(DATA FOR THE TASK begins)

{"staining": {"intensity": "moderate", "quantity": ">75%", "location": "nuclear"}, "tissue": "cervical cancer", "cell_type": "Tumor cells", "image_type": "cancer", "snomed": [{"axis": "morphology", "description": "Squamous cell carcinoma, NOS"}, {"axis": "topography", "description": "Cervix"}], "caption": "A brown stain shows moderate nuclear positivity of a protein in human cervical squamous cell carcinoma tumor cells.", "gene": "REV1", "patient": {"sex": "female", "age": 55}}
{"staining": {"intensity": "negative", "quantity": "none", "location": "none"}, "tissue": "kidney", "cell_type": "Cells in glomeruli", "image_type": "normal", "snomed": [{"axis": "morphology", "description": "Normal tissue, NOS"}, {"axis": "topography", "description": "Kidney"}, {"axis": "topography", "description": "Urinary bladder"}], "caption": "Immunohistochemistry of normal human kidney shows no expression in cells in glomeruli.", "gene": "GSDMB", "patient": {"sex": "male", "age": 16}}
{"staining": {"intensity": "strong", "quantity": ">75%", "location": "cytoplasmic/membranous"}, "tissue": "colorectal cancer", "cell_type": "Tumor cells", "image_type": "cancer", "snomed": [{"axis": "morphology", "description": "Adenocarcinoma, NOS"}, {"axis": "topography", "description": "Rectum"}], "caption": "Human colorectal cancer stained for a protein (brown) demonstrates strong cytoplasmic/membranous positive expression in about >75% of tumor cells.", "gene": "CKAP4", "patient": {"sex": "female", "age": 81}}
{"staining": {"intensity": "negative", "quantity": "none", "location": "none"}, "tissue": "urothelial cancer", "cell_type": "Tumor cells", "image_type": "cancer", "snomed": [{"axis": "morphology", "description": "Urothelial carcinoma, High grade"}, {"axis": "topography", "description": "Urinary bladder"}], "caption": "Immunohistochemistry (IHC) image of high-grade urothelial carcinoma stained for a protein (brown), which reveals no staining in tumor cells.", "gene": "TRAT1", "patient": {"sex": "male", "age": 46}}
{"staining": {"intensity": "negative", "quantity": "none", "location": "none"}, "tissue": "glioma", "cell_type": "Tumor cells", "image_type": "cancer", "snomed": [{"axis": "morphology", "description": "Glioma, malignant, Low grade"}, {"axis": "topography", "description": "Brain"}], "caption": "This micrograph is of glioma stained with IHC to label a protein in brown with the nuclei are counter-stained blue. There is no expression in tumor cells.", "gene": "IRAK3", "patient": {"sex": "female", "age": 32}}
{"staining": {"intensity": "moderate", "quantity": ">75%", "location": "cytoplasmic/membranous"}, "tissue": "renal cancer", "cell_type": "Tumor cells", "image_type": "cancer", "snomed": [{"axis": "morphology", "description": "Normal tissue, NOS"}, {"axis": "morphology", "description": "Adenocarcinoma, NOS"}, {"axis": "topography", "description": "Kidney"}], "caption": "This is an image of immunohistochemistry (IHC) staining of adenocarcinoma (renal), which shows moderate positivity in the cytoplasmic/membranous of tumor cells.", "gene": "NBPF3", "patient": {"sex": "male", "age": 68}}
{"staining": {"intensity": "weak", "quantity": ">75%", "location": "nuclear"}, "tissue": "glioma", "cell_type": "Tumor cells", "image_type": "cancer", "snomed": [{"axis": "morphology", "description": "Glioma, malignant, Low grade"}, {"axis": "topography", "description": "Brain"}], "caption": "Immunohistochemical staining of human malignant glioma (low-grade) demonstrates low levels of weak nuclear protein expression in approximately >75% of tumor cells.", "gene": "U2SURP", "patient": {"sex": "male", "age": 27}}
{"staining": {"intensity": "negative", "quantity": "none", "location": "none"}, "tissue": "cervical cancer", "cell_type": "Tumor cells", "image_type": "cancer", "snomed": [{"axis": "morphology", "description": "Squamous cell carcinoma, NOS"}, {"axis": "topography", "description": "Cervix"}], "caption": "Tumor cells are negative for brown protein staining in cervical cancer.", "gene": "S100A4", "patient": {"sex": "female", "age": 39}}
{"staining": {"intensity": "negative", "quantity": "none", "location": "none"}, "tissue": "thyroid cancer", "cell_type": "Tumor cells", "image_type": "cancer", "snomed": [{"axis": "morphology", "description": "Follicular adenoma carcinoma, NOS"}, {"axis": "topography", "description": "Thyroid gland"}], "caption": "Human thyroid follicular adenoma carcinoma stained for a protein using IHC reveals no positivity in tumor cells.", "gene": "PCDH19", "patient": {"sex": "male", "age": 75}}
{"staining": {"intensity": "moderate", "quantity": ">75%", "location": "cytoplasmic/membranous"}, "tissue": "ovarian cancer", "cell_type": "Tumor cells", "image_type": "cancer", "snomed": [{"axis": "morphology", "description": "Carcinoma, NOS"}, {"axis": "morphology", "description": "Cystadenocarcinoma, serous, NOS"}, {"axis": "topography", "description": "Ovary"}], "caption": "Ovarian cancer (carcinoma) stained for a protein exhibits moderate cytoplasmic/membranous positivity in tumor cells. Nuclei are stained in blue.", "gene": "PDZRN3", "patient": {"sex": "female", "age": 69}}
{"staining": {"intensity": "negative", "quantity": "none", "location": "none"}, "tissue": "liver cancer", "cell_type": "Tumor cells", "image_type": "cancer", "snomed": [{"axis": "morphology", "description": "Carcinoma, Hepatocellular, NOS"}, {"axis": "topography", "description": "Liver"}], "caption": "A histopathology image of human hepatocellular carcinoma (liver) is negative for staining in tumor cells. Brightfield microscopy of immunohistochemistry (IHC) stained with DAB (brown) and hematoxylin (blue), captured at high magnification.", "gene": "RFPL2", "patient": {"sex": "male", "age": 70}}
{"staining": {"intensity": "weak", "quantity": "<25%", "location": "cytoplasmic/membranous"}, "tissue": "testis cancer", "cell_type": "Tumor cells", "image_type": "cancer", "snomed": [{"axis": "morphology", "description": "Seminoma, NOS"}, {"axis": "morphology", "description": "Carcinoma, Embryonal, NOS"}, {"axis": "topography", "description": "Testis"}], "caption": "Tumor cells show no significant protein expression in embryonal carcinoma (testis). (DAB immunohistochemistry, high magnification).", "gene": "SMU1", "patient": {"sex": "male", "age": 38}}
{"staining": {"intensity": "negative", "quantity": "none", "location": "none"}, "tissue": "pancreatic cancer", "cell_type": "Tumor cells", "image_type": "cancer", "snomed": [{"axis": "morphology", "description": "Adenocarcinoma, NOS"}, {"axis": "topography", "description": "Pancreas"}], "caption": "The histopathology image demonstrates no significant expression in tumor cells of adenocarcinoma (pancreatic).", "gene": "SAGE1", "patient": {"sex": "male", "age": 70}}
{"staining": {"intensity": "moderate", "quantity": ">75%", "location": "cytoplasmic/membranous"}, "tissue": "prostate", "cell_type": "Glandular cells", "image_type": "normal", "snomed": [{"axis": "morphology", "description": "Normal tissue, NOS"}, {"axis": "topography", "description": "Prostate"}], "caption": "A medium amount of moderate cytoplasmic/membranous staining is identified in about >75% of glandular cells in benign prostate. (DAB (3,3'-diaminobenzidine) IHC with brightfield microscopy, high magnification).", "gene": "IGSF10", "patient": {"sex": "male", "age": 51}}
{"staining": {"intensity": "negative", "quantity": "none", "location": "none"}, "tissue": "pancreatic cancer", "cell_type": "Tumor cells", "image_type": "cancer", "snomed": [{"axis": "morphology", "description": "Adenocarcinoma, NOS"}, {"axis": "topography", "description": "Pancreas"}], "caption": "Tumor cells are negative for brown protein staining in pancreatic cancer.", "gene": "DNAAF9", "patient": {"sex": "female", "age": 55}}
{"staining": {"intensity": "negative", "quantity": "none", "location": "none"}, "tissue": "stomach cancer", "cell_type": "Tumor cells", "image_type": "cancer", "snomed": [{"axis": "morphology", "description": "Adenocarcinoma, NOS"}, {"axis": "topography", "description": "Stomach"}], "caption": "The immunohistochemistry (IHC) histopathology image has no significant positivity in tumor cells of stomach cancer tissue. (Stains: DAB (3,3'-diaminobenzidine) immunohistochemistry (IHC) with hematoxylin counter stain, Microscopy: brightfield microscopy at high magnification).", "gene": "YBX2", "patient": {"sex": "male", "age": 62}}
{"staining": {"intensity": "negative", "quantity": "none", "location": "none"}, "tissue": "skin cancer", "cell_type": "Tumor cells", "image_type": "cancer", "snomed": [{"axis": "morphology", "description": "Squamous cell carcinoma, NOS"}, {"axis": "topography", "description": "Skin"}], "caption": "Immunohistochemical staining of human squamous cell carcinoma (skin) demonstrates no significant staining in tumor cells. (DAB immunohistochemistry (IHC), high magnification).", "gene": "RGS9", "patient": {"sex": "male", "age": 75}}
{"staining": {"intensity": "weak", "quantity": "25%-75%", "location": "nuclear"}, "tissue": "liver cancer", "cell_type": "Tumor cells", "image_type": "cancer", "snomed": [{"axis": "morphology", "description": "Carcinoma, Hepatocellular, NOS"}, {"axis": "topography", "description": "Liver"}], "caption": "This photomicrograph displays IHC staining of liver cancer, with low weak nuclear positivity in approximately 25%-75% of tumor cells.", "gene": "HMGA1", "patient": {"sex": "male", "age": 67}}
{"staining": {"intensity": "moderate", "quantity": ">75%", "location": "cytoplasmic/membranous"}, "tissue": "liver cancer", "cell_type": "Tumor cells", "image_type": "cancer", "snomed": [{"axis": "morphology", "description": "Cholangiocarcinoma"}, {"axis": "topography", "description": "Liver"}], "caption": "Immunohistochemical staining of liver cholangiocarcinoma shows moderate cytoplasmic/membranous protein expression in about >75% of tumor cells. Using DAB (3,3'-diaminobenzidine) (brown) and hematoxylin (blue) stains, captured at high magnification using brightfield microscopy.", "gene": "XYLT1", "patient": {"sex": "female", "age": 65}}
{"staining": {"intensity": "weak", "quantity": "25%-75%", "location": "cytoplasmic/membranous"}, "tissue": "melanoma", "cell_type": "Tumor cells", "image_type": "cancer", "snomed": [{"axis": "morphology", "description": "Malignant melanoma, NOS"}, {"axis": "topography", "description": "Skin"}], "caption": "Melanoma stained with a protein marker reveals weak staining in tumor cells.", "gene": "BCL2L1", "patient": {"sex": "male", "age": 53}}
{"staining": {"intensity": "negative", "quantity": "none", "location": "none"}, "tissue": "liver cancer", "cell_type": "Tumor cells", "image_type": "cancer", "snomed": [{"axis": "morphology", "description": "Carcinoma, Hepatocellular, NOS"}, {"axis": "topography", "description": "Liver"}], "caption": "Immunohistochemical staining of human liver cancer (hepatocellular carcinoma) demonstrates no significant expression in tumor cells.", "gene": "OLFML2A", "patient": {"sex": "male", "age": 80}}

(DATA FOR THE TASK ends)

▶ _PROBLEM TO SOLVE_
Show all lines of the material in which the word "Pancreas" can be found.

▶ _RESULT BELOW_
{"staining": {"intensity": "negative", "quantity": "none", "location": "none"}, "tissue": "pancreatic cancer", "cell_type": "Tumor cells", "image_type": "cancer", "snomed": [{"axis": "morphology", "description": "Adenocarcinoma, NOS"}, {"axis": "topography", "description": "Pancreas"}], "caption": "The histopathology image demonstrates no significant expression in tumor cells of adenocarcinoma (pancreatic).", "gene": "SAGE1", "patient": {"sex": "male", "age": 70}}
{"staining": {"intensity": "negative", "quantity": "none", "location": "none"}, "tissue": "pancreatic cancer", "cell_type": "Tumor cells", "image_type": "cancer", "snomed": [{"axis": "morphology", "description": "Adenocarcinoma, NOS"}, {"axis": "topography", "description": "Pancreas"}], "caption": "Tumor cells are negative for brown protein staining in pancreatic cancer.", "gene": "DNAAF9", "patient": {"sex": "female", "age": 55}}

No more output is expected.